Document excerpt >>

How to Save 300+ Bucks...

Or, how I changed my own coolant.

So, on Easter Sunday I finally pushed myself out the door to the garage and got to work changing the coolant in my Honda Shadow Sabre 1100.

I had been delaying this out of fear, mostly. It's one of the most daunting things I've ever considered doing on to my bike. Well, no longer. And here I will impart my "wisdom" to you so that you need not worry or think that this is beyond your technical reach...cause it ain't.

Before we go any further...

NOTE: This guide was created to help out anyone looking for more information on changing the coolant in a Honda Shadow Sabre 1100 (VT1100C2). I am not a mechanic in any way shape or form and I do not/will not take any responsibility for any damage done to your bike. If you are unsure of doing this work, then by all means take it to the dealer to get it done.

Still here? Okay, let's move on...

Items >>
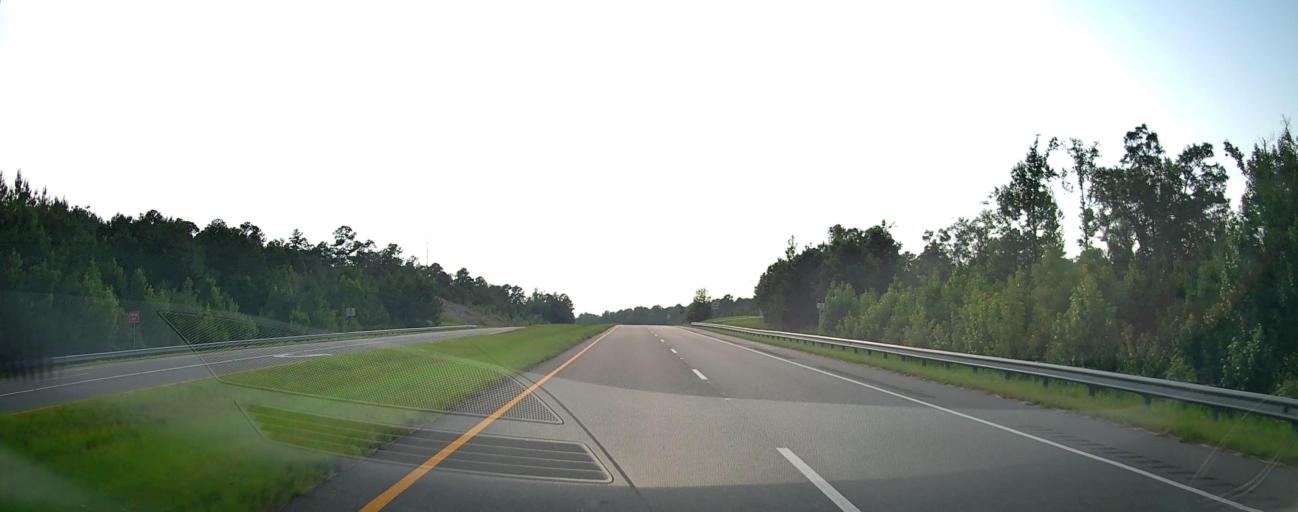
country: US
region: Georgia
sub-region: Talbot County
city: Talbotton
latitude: 32.5801
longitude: -84.5416
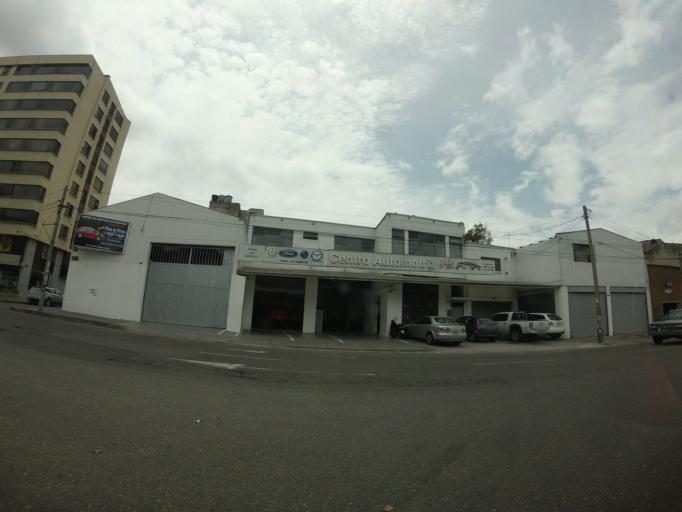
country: CO
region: Bogota D.C.
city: Bogota
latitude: 4.6214
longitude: -74.0753
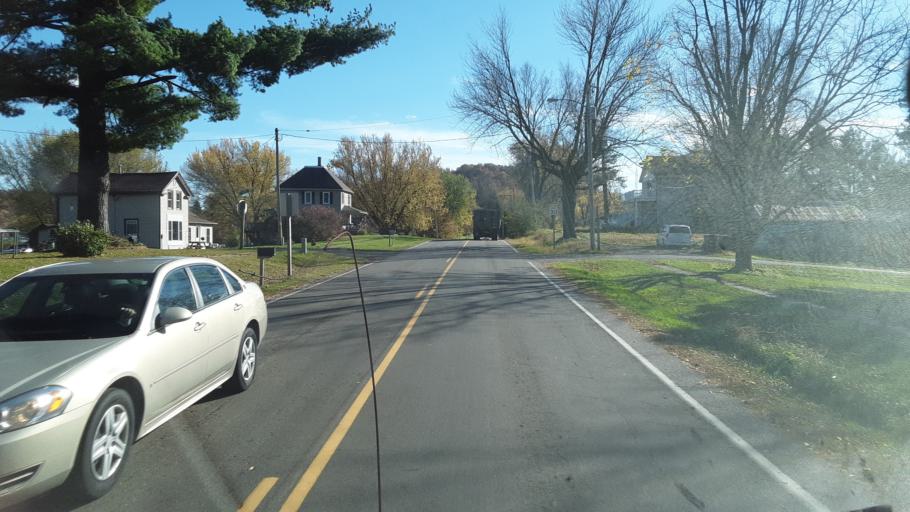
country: US
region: Wisconsin
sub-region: Sauk County
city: Reedsburg
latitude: 43.5448
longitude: -90.1413
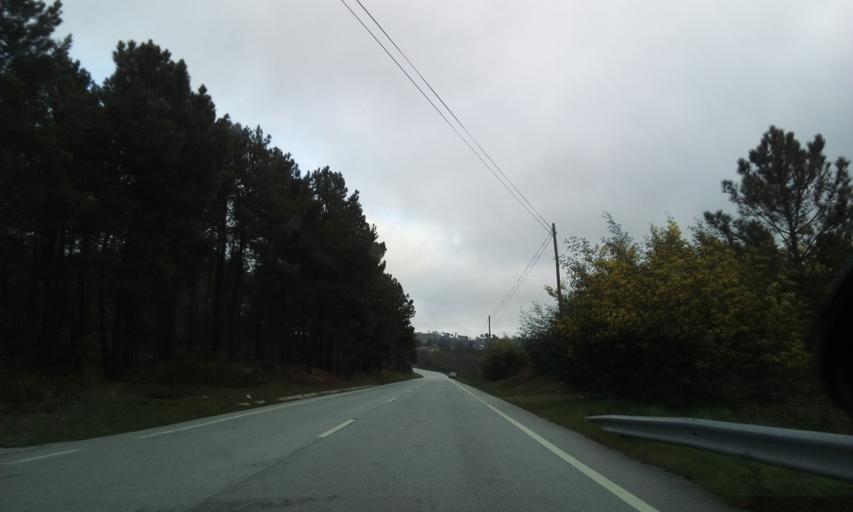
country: PT
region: Guarda
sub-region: Fornos de Algodres
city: Fornos de Algodres
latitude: 40.6472
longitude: -7.4908
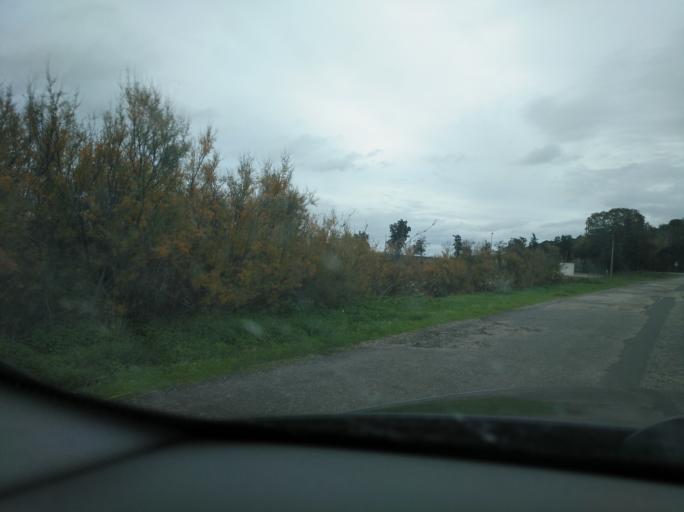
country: PT
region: Faro
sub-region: Vila Real de Santo Antonio
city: Monte Gordo
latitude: 37.1967
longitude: -7.4866
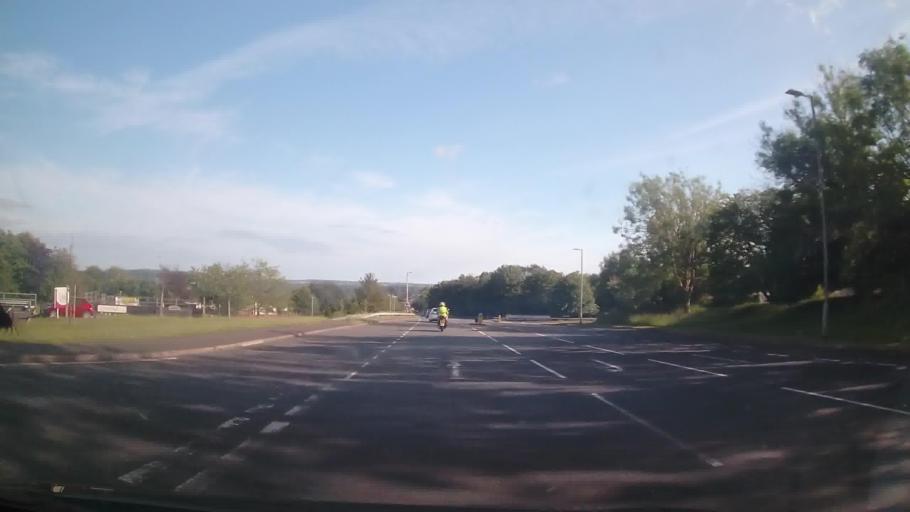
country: GB
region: England
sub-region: Devon
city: Plympton
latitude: 50.4133
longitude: -4.0949
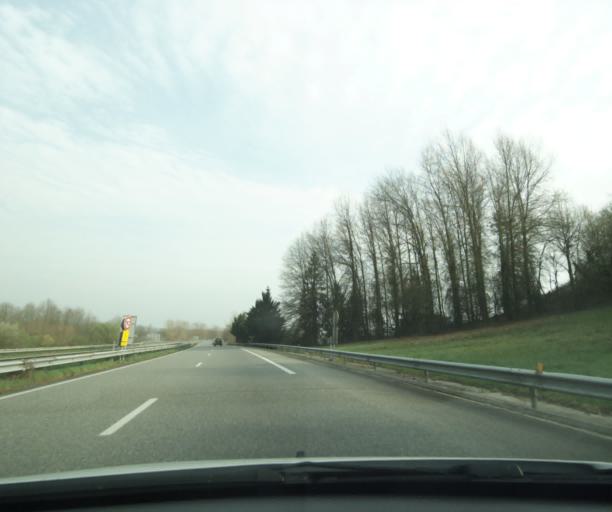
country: FR
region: Aquitaine
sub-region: Departement des Pyrenees-Atlantiques
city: Orthez
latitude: 43.4742
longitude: -0.7622
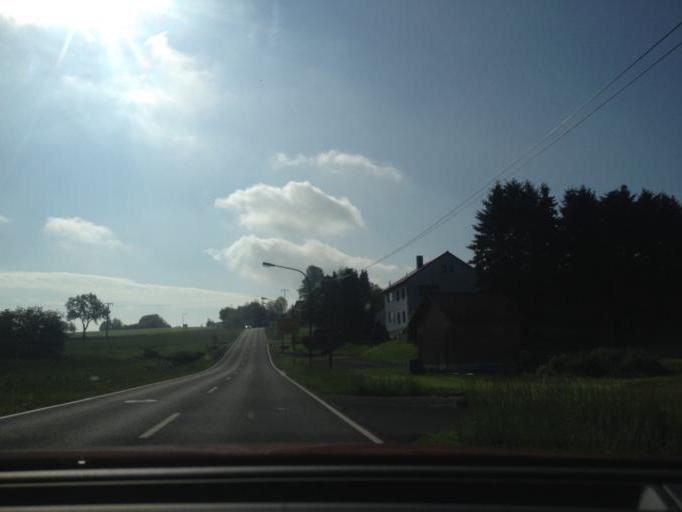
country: DE
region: Bavaria
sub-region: Upper Franconia
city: Prebitz
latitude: 49.7759
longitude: 11.6569
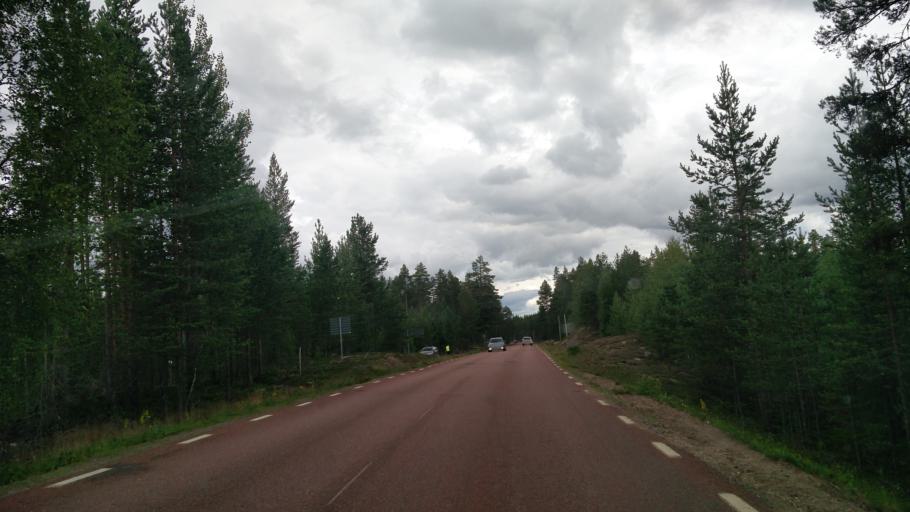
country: NO
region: Hedmark
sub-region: Trysil
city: Innbygda
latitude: 61.1388
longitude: 12.8073
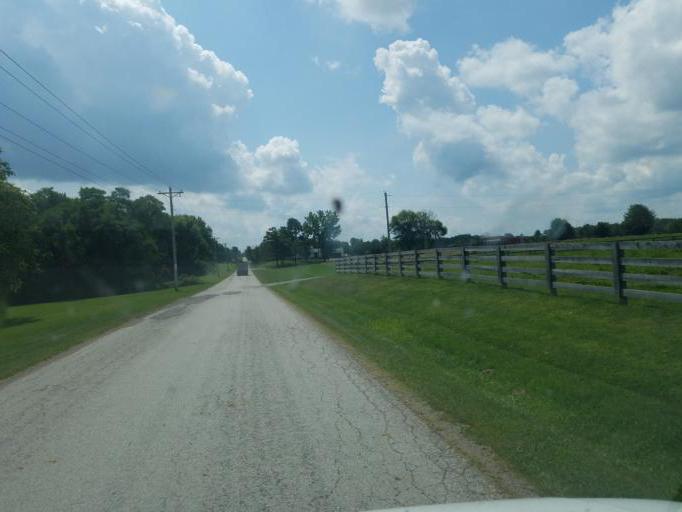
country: US
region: Ohio
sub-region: Knox County
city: Centerburg
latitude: 40.3951
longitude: -82.6525
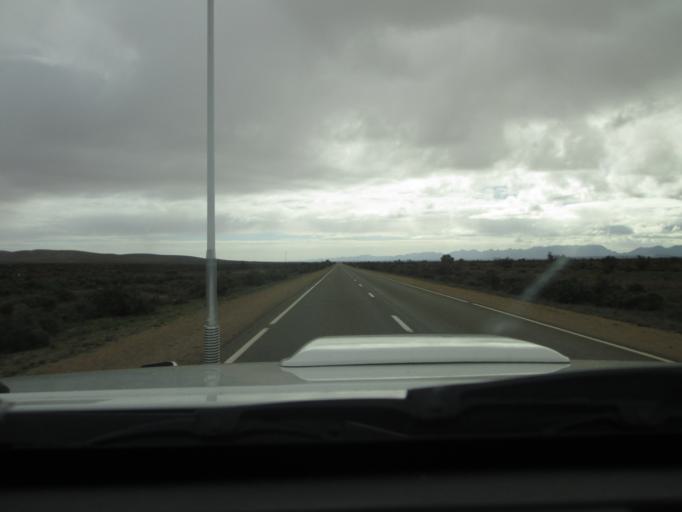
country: AU
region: South Australia
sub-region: Flinders Ranges
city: Quorn
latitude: -31.5176
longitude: 138.4274
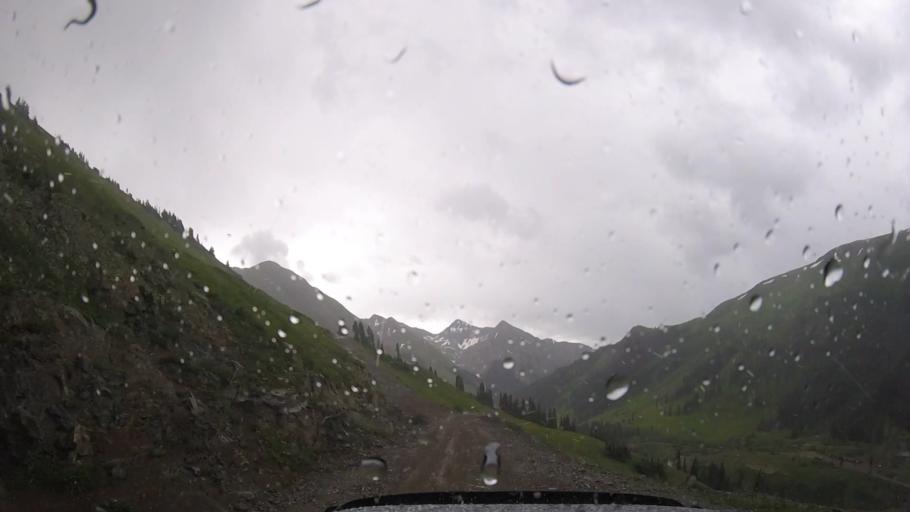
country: US
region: Colorado
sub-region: Ouray County
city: Ouray
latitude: 37.9342
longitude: -107.5689
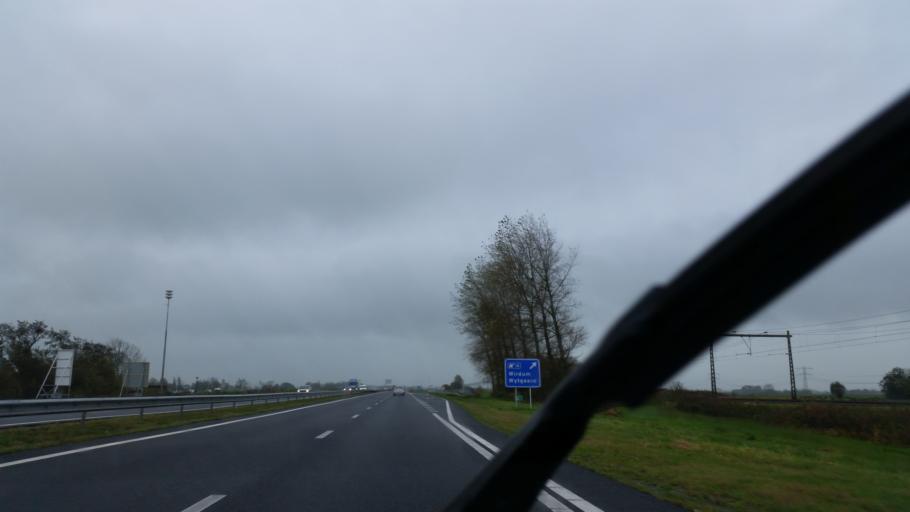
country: NL
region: Friesland
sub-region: Gemeente Leeuwarden
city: Wirdum
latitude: 53.1485
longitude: 5.7939
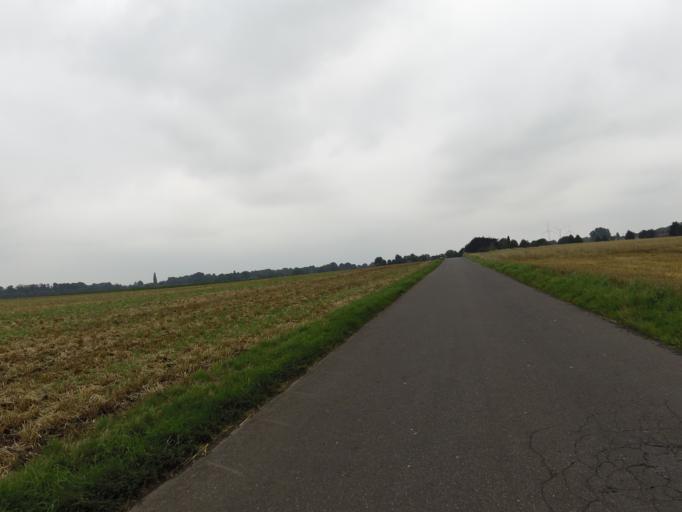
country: DE
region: North Rhine-Westphalia
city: Geilenkirchen
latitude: 50.9986
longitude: 6.1769
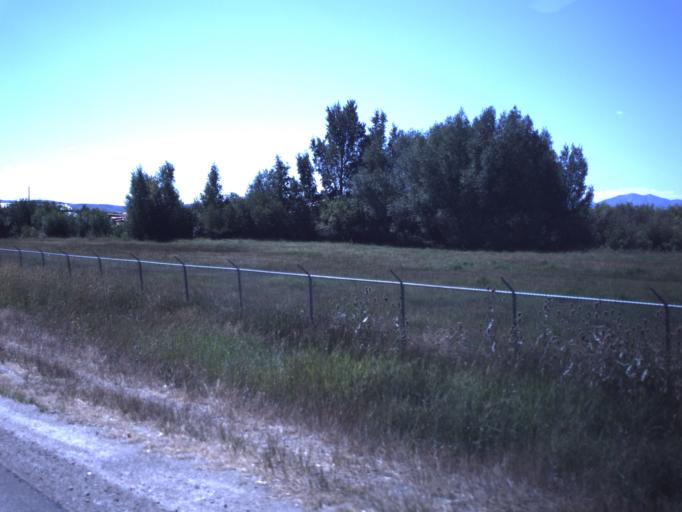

Exercise description >> Summarize the coolant-change guide in two sentences. The rows are drawn from a different source than the text.

Task result >> On Easter Sunday the writer finally changed the coolant in a Honda Shadow Sabre 1100 after putting the job off out of fear, and shares the experience so readers won't think it is beyond their technical reach. A note warns that the writer is not a mechanic and takes no responsibility for any damage, and it advises anyone unsure to have the dealer do the work.